Indigent Care or Wallet Biopsy? - Congress discusses issue in hearings
Congress discusses issue in hearings
At least two congressional committees have held hearings into hospital billing and collection practices. The Subcommittee on Oversight of the House Ways and Means Committee held a hearing on pricing practices of tax-exempt and other hospitals.
Subcommittee chairman Amo Houghton (R-NY) said hospitals were only 1.9% of the more than 300,000 reporting tax-exempt 501(c)(3) entities in 2001, but constituted 41% of total expenditures. Under current law, he said, hospitals are considered tax-exempt because they promote the health of a class of people broad enough to benefit the community as a whole.

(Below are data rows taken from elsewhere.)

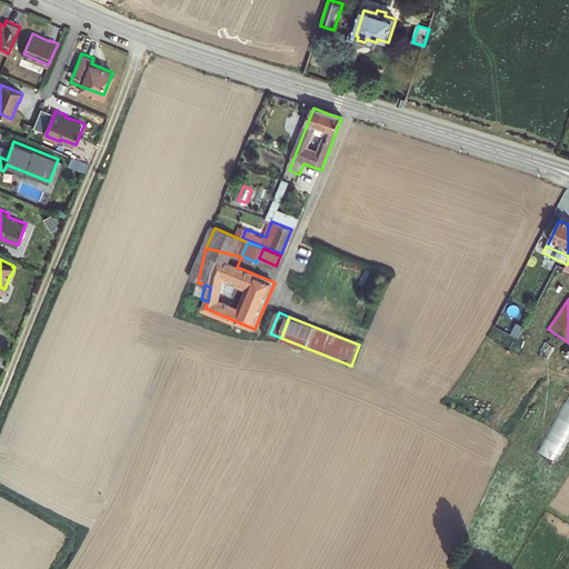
[(568,392),(545,452),(565,461),(568,450),(568,392)]
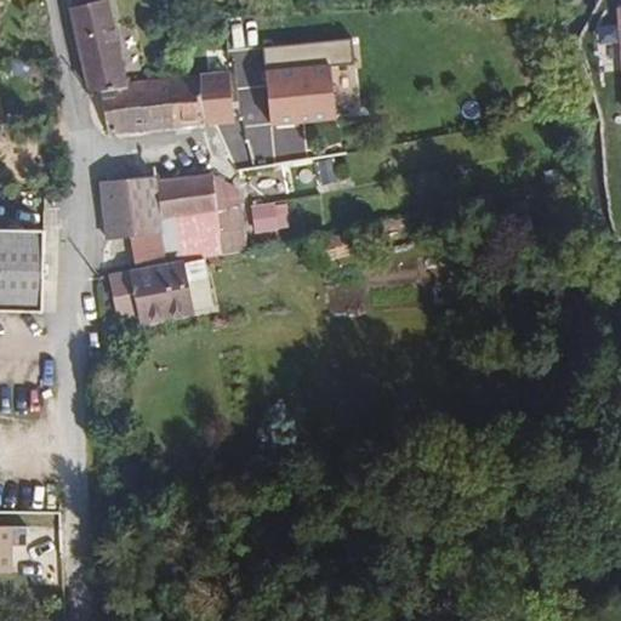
[(107,0),(80,0),(75,1),(92,85),(100,84),(126,81),(125,77),(117,44),(132,39),(126,17),(112,21),(107,0)]
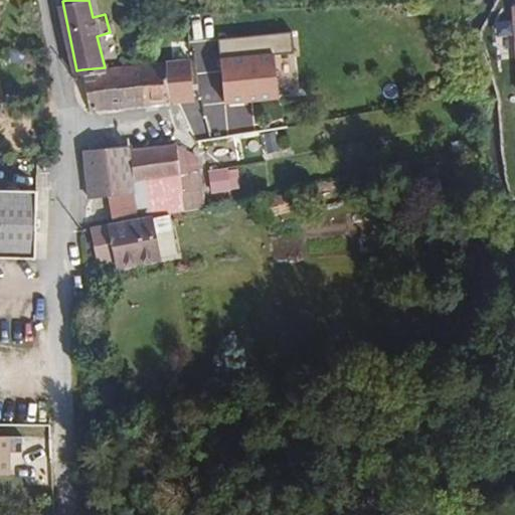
[(294,31),(221,35),(224,103),(281,100),(279,52),(295,51),(294,31)]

Many hospitals increase their charges to shift the costs of treating the indigent onto public and private payers. In 2002, Mr. Houghton said, hospital charges exceeded their average costs by 118%, according to the Centers for Medicare & Medicaid. Individuals without health insurance are billed full charges. Thus, the uninsured are liable for charges that were inflated to cover the costs of indigent medical care. He added that hospital charges are not transparent. So consumers, including the uninsured, don’t have access to information on the costs of medical treatment across hospitals. Some advocate empowering consumers with information on hospital costs and quality to increase competition and slow medical cost inflation.
House Energy and Commerce Committee Subcommittee on Oversight and Investigations chairman Jim Greenwood (R-PA) has been looking at hospital billing and collection practices, including overcharging the uninsured.

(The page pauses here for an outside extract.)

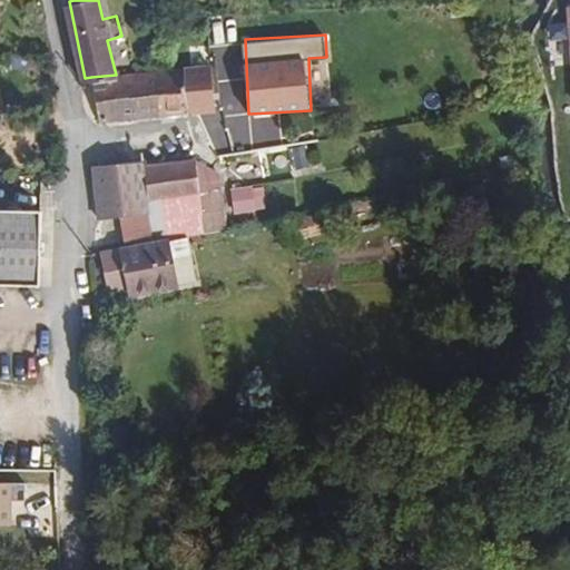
[(189,68),(189,114),(197,114),(241,112),(241,67),(189,68)]
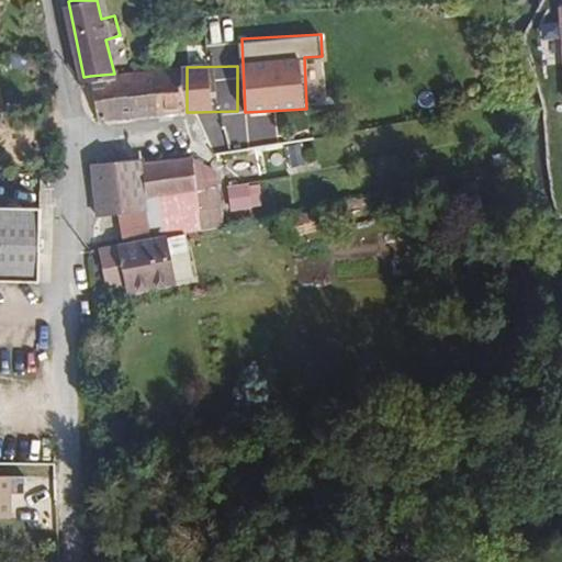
[(152,68),(156,113),(187,112),(187,67),(158,68),(152,68)]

After a hearing on hospital payment rates for the uninsured, Mr. Greenwood told reporters the system was a form of Russian roulette in which one uninsured person who can’t pay for hospital care will pay nothing, while another, under pressure from the hospital billing department, ends up losing his house in an effort to pay for hospital services based on master charges that virtually no one other than the uninsured pay.

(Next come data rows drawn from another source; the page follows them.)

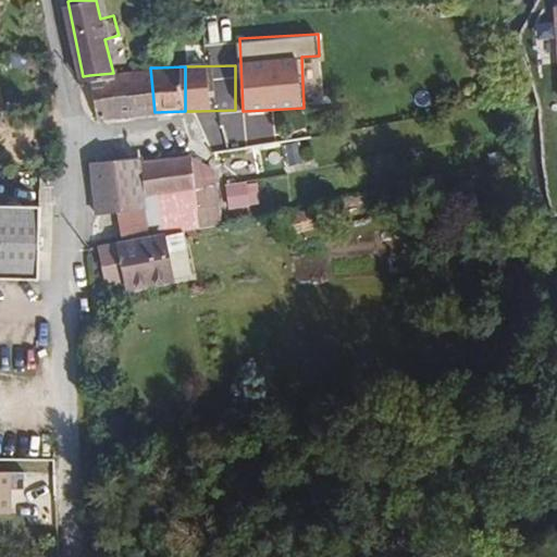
[(95,99),(97,113),(135,113),(134,87),(145,87),(144,67),(112,69),(113,73),(89,75),(95,99)]
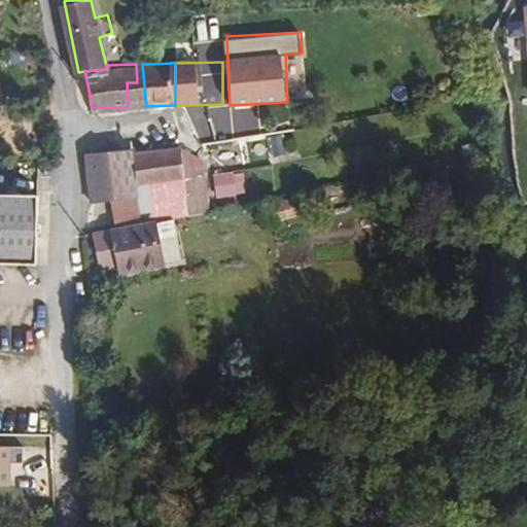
[(127,82),(128,107),(146,106),(142,64),(136,64),(137,82),(127,82)]
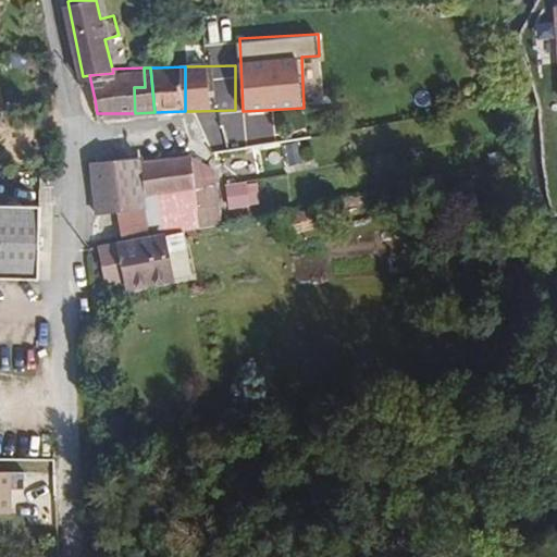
[(252,149),(271,147),(270,123),(251,124),(252,149)]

While the hospital industry argues that the master charges are the starting point for negotiating rates, Mr. Greenwood said, that’s really not the case. Critics, he said, liken the master charges to the sticker prices for cars that only the most naïve shoppers actually pay.
And while hospitals cite the large estimates of the amount of uncompensated care they provide, Mr. Greenwood said they actually "are more than breaking even on their costs for charitable care" because of Medicare and Medicaid disproportionate share payments.
He said he doesn’t know yet what changes should be made in the law to protect low-income patients against large out-of-pocket payments, expressing an interest in watching to see if hospitals voluntarily adopt patient-friendly billing and collection practices advocated by the American Hospital Association.
If legislation is necessary, according to Mr. Greenwood, one possibility would be a mandated system to require hospitals to notify patients whether they qualify for charity care. He said he also would consider a ceiling on rates hospitals could charge low-income patients not qualifying for charity care, perhaps Medicare rates plus some percentage.
At least two congressional committees have held hearings into hospital billing and collection practices.